Ich glaube, dass es wertvoll ist, nicht vom Markt oder dem Mainstream von Trends, Mode oder Gemeinplätzen abhängig zu sein. Die Kreation ist ein kraftvolles Werkzeug, um sich selbst auszudrücken und gleichzeitig den Zeitgeist festzuhalten und zu dokumentieren. Sie geht über das reine Handwerk oder den Beruf hinaus; sie wird zu einer Lebensweise, zu einer Art und Weise, die Welt zu sehen und zu verstehen.

Zum Abschluss, welche Botschaft würden Sie gerne mit unseren Lesern über Ihre Erfahrung mit diesem Projekt teilen? Welche Erkenntnis oder Reflexion bleiben Ihnen nach Ihrer Teilnahme an „Cómo queremos vivir juntxs“?

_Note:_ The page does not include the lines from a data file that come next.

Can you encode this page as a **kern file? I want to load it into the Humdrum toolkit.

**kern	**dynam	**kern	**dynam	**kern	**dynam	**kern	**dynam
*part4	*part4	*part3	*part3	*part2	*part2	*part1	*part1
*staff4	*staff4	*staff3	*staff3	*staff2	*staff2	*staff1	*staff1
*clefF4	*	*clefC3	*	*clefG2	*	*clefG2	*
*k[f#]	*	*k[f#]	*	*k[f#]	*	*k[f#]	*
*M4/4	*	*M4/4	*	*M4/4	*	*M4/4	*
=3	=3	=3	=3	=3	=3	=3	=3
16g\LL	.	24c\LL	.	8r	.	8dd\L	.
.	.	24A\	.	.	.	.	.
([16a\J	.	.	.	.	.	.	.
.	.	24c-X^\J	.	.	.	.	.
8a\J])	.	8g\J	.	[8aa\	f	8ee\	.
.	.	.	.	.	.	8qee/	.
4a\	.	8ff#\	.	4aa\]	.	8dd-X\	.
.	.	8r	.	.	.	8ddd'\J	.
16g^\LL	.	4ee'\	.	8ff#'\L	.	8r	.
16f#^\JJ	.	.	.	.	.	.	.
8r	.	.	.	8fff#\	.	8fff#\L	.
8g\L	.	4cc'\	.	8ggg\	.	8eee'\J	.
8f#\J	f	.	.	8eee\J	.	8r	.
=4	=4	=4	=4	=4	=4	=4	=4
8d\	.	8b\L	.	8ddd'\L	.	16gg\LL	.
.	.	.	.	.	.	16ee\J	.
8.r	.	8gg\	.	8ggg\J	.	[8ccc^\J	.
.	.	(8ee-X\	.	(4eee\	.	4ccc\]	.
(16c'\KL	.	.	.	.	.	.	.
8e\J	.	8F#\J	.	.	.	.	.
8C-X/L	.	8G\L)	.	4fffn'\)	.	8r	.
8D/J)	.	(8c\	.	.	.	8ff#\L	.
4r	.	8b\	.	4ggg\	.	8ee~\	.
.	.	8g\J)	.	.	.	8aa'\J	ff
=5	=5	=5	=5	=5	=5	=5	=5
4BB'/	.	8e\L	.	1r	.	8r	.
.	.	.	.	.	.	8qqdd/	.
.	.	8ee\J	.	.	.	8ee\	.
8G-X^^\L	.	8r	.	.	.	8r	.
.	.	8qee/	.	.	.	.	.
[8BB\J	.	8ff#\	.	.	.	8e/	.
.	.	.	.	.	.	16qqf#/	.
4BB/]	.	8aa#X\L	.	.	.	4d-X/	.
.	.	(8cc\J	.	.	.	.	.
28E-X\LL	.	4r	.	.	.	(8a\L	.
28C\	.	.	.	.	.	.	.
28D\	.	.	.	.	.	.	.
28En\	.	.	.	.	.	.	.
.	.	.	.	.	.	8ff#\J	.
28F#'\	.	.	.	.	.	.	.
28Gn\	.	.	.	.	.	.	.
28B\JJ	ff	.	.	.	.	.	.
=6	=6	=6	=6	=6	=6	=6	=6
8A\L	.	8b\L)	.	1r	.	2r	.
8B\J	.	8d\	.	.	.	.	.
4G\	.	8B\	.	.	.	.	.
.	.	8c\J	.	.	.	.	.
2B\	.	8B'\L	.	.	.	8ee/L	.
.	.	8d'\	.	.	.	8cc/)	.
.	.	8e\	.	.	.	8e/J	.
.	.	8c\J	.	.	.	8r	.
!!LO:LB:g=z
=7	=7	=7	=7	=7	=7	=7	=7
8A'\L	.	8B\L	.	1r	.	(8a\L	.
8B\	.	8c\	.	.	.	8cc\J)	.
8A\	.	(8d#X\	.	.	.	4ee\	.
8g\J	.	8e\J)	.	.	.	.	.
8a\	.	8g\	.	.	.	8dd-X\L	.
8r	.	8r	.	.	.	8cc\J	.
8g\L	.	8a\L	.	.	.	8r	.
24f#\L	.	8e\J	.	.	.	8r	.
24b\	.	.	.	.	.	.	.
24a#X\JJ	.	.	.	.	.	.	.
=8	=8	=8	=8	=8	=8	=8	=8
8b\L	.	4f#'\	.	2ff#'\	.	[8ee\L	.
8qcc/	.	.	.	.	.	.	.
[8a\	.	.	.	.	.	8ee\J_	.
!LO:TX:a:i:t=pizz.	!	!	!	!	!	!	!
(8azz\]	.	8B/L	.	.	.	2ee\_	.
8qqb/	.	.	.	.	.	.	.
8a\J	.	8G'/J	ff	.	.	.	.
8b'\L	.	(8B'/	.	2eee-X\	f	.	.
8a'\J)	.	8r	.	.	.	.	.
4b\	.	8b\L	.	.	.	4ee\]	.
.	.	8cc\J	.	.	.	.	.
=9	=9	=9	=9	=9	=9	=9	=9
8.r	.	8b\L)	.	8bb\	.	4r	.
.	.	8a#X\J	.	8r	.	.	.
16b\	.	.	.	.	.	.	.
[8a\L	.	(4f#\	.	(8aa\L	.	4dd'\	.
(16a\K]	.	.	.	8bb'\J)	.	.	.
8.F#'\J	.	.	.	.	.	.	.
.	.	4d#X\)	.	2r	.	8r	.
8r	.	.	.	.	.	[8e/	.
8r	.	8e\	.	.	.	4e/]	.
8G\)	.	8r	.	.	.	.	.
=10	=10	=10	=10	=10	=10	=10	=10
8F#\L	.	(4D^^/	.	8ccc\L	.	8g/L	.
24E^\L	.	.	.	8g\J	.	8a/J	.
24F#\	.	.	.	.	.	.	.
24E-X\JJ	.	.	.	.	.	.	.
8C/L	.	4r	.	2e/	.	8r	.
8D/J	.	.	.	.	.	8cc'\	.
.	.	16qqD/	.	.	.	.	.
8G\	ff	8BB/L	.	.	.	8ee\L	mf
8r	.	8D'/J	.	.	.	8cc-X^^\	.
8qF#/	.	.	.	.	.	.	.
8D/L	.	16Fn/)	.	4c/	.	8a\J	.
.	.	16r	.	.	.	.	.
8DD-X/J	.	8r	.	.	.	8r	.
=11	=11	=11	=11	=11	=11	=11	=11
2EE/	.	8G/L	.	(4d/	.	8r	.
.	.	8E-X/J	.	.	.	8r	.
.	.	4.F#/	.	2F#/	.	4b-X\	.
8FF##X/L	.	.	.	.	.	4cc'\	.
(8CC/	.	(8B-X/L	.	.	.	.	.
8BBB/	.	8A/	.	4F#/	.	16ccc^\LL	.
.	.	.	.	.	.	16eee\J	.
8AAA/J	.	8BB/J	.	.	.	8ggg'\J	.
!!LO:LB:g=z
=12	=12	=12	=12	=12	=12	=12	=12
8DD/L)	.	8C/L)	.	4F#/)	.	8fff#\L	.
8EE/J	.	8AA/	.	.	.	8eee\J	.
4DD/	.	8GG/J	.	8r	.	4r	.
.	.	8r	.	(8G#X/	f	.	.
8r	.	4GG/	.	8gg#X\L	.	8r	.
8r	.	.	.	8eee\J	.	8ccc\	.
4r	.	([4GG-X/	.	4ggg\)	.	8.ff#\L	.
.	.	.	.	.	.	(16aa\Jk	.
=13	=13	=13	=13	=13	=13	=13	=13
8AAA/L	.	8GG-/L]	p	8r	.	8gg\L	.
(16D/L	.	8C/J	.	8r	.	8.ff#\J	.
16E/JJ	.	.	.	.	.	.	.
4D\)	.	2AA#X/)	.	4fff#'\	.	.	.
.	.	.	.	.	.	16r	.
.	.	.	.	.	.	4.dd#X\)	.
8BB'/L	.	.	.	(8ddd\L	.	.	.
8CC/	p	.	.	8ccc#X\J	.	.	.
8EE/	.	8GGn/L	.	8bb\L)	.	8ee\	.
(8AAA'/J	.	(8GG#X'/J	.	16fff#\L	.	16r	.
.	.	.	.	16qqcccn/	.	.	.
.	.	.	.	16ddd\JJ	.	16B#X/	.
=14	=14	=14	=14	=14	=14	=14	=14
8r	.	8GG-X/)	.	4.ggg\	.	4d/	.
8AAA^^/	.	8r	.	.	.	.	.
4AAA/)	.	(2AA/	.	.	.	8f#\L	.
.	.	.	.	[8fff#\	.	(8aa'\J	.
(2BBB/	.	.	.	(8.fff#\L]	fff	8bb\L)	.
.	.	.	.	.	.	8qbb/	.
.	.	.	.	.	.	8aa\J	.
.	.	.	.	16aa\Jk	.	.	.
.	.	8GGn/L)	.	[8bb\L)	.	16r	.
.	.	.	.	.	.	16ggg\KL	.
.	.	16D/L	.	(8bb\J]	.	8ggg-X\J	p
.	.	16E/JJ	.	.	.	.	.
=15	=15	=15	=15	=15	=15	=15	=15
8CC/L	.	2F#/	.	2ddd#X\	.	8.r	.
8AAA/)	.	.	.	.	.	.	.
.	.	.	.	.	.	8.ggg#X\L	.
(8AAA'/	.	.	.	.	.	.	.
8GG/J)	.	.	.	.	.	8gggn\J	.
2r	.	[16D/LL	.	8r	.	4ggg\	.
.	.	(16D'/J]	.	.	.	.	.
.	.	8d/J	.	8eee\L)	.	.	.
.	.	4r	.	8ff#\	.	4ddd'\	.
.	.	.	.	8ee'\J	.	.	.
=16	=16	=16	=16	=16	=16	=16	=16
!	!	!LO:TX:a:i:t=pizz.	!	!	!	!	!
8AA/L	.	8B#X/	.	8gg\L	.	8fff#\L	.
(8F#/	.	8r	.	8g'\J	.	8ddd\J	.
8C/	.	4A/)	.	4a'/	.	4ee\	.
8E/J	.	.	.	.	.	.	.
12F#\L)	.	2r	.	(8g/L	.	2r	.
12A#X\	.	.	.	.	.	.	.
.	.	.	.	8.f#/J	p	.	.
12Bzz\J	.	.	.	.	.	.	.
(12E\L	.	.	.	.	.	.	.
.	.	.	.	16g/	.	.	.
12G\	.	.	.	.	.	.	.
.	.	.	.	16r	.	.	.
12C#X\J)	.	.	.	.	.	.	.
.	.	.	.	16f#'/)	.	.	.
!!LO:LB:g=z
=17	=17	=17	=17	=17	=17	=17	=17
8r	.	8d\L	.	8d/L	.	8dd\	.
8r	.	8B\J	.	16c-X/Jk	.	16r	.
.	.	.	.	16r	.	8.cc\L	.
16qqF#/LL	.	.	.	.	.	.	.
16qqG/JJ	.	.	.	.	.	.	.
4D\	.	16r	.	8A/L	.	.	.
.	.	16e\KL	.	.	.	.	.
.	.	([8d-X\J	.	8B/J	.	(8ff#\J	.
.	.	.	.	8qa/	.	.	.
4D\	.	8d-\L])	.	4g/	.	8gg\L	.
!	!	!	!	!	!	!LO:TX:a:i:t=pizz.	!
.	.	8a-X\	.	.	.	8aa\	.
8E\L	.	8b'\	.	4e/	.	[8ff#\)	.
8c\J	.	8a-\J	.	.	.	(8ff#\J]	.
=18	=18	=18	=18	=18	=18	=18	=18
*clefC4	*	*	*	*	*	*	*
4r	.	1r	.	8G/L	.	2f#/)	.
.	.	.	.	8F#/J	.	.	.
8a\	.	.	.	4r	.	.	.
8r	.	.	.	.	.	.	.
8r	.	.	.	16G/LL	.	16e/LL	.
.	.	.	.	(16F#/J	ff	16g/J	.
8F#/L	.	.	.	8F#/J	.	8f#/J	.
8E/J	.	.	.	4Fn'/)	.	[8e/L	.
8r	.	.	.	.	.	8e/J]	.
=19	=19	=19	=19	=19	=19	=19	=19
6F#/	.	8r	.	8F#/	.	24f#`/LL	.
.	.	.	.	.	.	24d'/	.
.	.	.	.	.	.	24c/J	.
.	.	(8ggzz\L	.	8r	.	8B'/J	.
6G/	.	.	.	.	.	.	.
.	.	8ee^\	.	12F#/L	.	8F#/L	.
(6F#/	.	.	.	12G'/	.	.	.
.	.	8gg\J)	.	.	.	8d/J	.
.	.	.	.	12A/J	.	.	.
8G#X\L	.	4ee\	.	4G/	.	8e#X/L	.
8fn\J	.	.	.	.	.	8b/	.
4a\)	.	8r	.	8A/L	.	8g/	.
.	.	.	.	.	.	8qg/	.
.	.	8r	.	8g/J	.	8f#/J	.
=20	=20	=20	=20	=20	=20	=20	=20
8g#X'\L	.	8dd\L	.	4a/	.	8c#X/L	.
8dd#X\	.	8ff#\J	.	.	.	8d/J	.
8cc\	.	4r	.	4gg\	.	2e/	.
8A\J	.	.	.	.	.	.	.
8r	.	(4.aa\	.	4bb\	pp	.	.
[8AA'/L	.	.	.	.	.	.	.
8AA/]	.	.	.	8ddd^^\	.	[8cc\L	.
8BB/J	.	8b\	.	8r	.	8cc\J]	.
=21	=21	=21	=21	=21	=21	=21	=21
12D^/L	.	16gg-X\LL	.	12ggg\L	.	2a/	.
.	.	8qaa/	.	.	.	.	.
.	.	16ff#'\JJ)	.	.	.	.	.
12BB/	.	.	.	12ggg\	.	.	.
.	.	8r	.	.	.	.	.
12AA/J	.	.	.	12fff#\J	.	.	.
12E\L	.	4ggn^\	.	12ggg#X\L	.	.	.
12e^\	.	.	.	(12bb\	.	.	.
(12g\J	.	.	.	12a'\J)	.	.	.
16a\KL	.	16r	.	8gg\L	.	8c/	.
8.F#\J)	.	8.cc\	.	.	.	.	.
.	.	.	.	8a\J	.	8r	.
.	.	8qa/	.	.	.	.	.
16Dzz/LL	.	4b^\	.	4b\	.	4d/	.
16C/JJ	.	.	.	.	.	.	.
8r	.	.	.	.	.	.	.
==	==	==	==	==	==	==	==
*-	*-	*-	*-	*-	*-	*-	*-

Die Institutionen, die Länder, die Organisatoren, die Sponsoren, die Lehrkräfte – alle waren so weit entfernt und doch so nah, gemeinsam mit den Bewerbern*innen, an einem kreativen und emotionalen Projekt, von dem wir hoffen, dass es weiterhin Bestand hat.

Graciela Taquini, vielen Dank für das Gespräch.